§ Consegna: Filtri le voci riportate di seguito e trascriva ogni riga in cui compare la parola "series".

§ Contenuto del dataset:
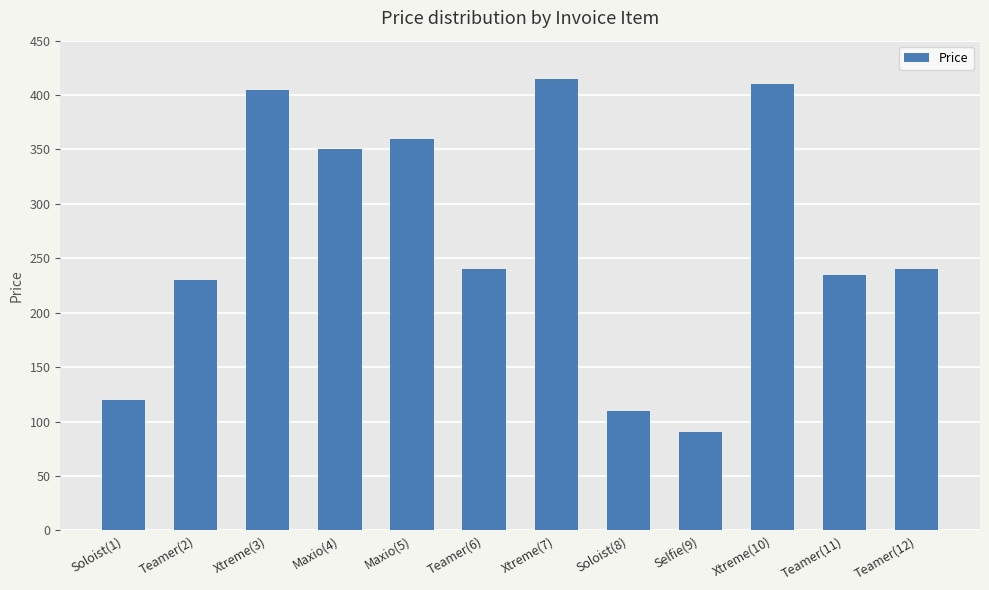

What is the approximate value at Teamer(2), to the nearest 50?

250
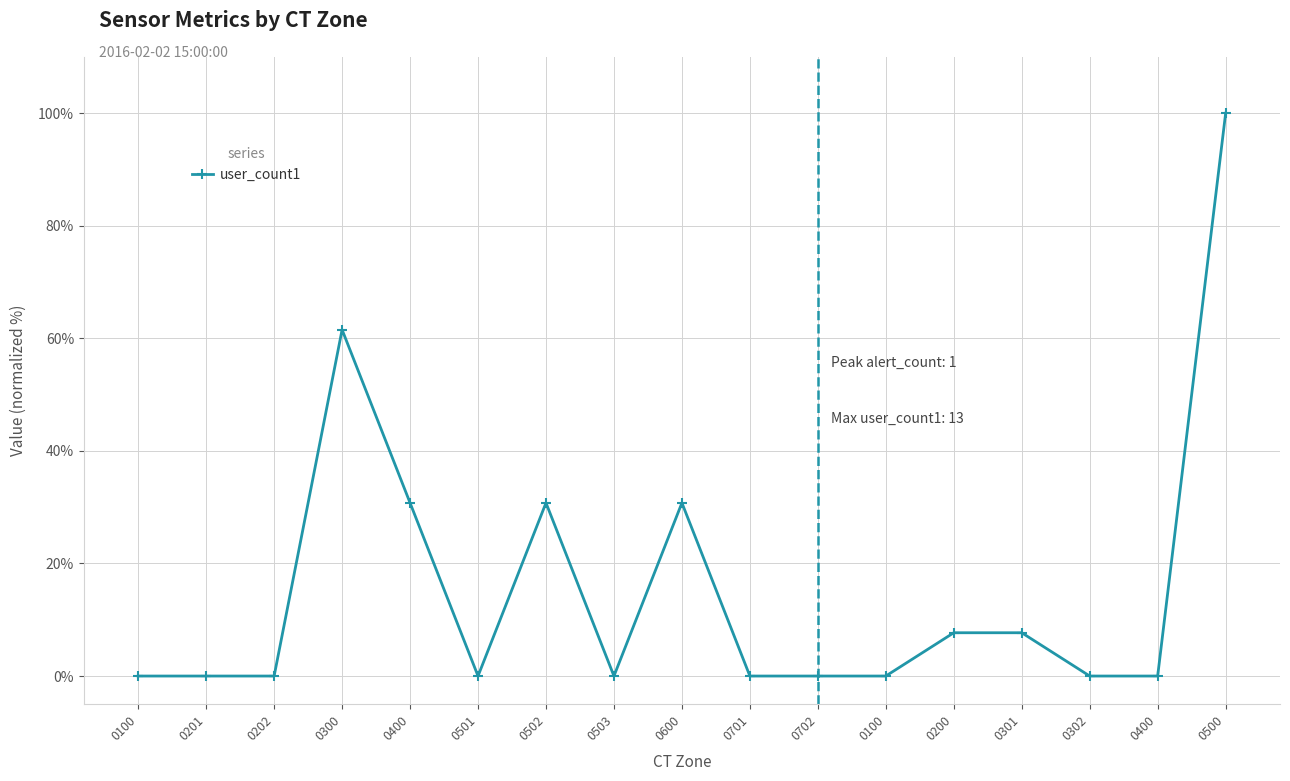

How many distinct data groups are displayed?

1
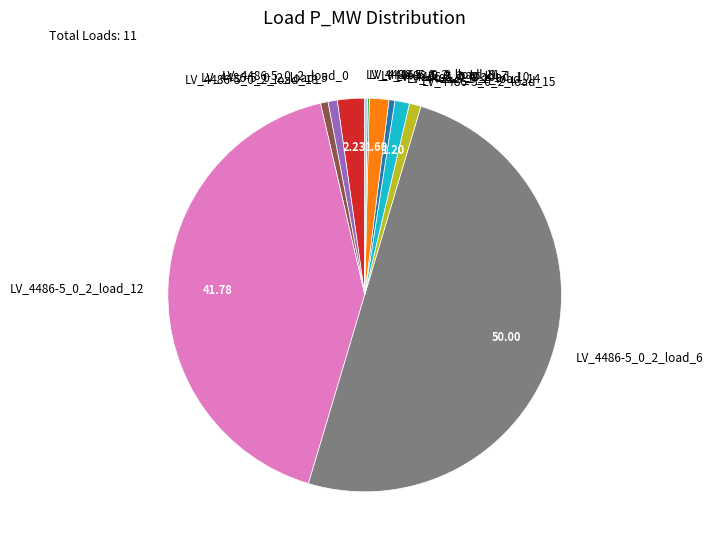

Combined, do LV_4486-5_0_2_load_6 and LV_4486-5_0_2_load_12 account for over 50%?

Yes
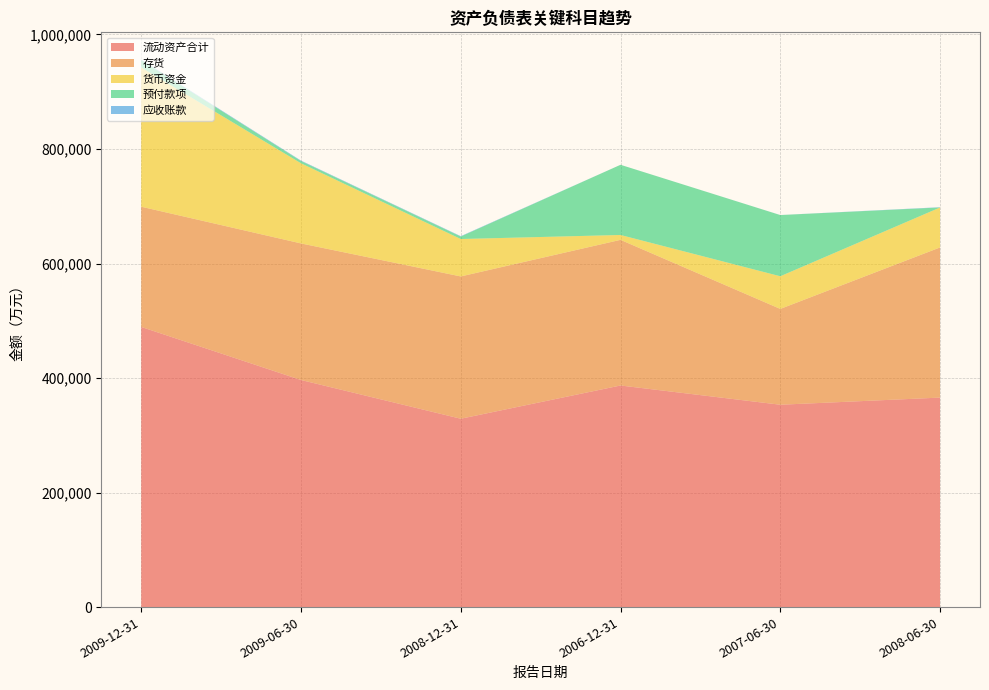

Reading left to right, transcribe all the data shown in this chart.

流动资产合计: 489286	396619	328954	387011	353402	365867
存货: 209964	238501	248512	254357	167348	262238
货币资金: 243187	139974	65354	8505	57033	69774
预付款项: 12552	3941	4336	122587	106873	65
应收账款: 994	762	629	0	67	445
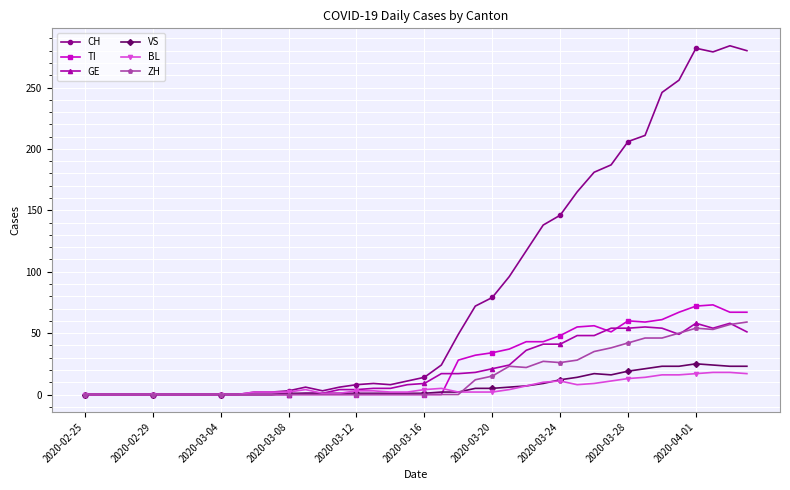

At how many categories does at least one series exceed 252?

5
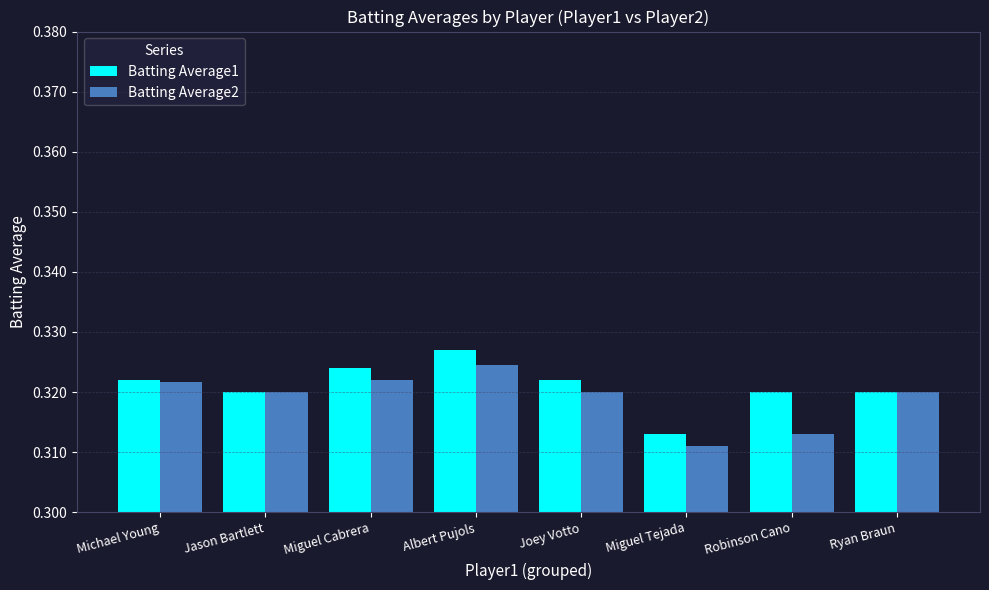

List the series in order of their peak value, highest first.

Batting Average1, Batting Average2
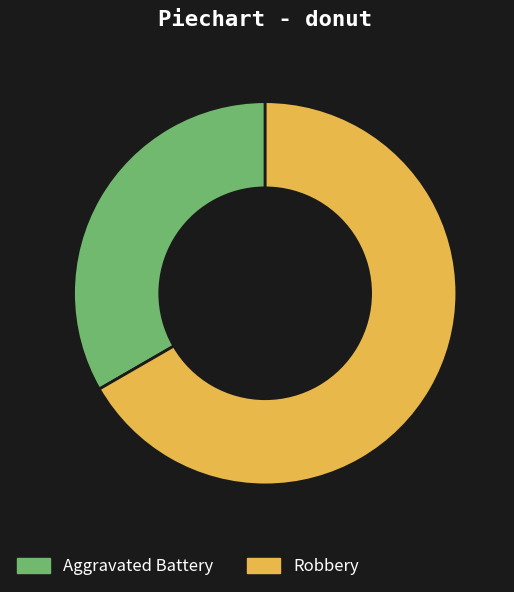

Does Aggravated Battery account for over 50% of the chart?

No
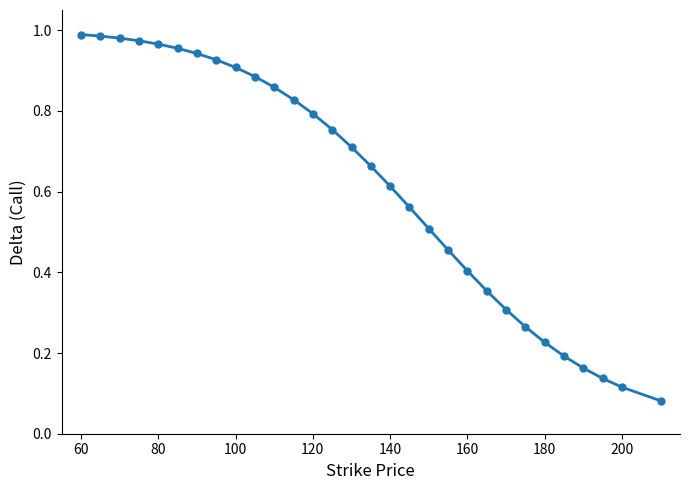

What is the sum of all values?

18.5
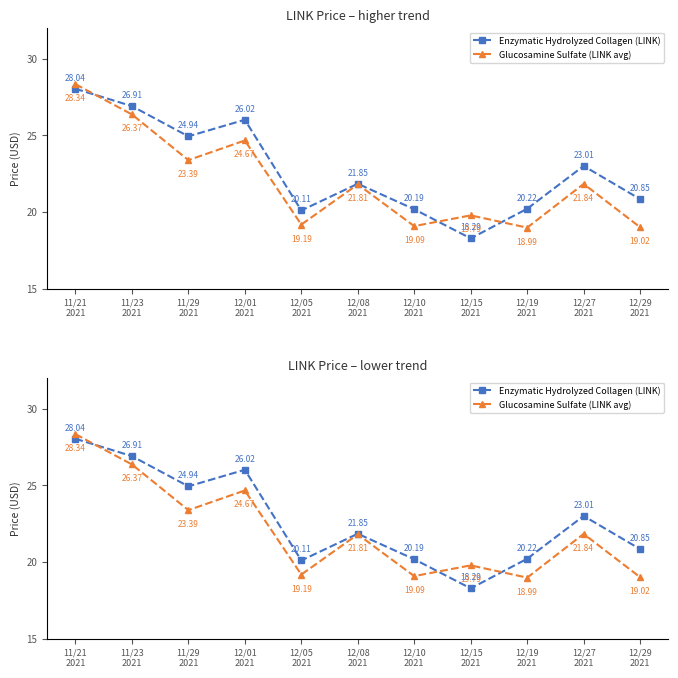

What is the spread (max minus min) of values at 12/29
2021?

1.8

§ Risposta al problema:
At how many categories does at least one series exceed 252?
List the series in order of their peak value, highest first.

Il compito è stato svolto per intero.